Daniels has honed a winning public persona. On Twitter and in interviews, she comes across as grounded, self-aware, and able to laugh at herself.

Daniels’s forthrightness has been enabled by the last generation of feminist activism. Over the last decade, sex-positive feminists have waged a war on “slut-shaming,” and this has changed how sex scandals play out politically. For instance, attempts to tarnish first lady Melania Trump for her past as a semi-nude model, both in the 2016 campaign and after, have fallen flat.

In Rolling Stone, Denver Nicks writes that Daniels is “hated by the right, mocked by the left.” This is not true. The right has been relatively quiet and tame, perhaps for fear that Daniels does indeed have photos or videos that prove her affair with Trump. Breitbart has played its coverage surprisingly straight, while The Federalist has only glancingly touched on the scandal. Fox News, meanwhile, has avoided and downplayed the story.

The reticence of the right might also be motivated by their awareness of Trump’s character. While Clinton’s infidelities were also widely known, it still seemed shocking that so astute a political figure would risk wrecking his presidency on an office fling. With Trump, few will argue that it’s implausible he had an affair with a porn star and paid her hush money. “We all know what Trump is,” Greg Gutfeld said last week on Fox News’ The Five. “That’s why this Stormy Daniels thing doesn’t really resonate with Americans.” He added, “Americans know what they elected. So Donald Trump is attracted to adult film stars. I think that’s not shocking.”

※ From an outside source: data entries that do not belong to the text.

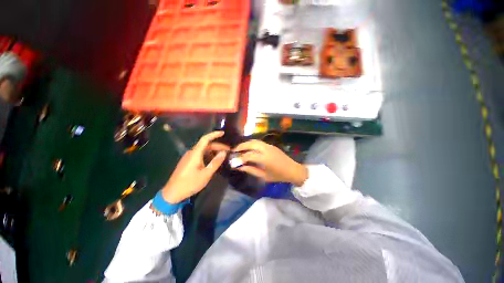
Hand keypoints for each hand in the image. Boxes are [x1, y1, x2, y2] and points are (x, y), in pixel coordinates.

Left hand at [162, 131, 228, 203]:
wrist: (172, 193)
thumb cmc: (190, 183)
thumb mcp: (206, 174)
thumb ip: (216, 162)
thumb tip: (224, 152)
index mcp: (195, 154)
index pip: (205, 139)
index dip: (214, 134)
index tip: (223, 133)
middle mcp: (191, 153)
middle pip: (206, 145)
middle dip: (217, 145)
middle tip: (228, 150)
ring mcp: (189, 157)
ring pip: (203, 150)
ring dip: (213, 150)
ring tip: (222, 155)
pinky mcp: (188, 162)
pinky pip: (200, 154)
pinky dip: (208, 155)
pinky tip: (213, 160)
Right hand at [233, 140, 307, 185]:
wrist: (293, 170)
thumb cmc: (279, 176)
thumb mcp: (264, 176)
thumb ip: (251, 170)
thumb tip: (240, 167)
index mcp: (265, 158)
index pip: (249, 155)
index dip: (240, 157)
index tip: (234, 160)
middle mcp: (267, 149)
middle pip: (251, 143)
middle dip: (241, 146)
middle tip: (234, 150)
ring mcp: (269, 146)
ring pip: (255, 141)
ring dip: (246, 143)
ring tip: (240, 148)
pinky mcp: (271, 145)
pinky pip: (259, 142)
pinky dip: (252, 144)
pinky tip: (249, 148)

Some conservatives might call liberals hypocrites for championing Daniels when few of them defended Lewinsky. But the difference is less the result of partisanship than the evolution of social mores. It’s no accident that Lewinsky herself is being treated more favorably by liberals in recent years—and that there’s a growing belief on the left that Clinton should have resigned.

“This business about Stormy is not going to go away,” Democratic Congresswoman Maxine Waters said Sunday on MSNBC. “If for some reason [Robert] Mueller does not get him, Stormy will. So we know that this is going to go on.” Waters is right. Daniels is a formidable foe: smart, tenacious, and unfazed by character attacks. She has a story to tell, and in this #MeToo moment, she has the cultural space to tell it. The sexist stereotypes used to marginalize figures like her are losing their potency. And she just might have those photos.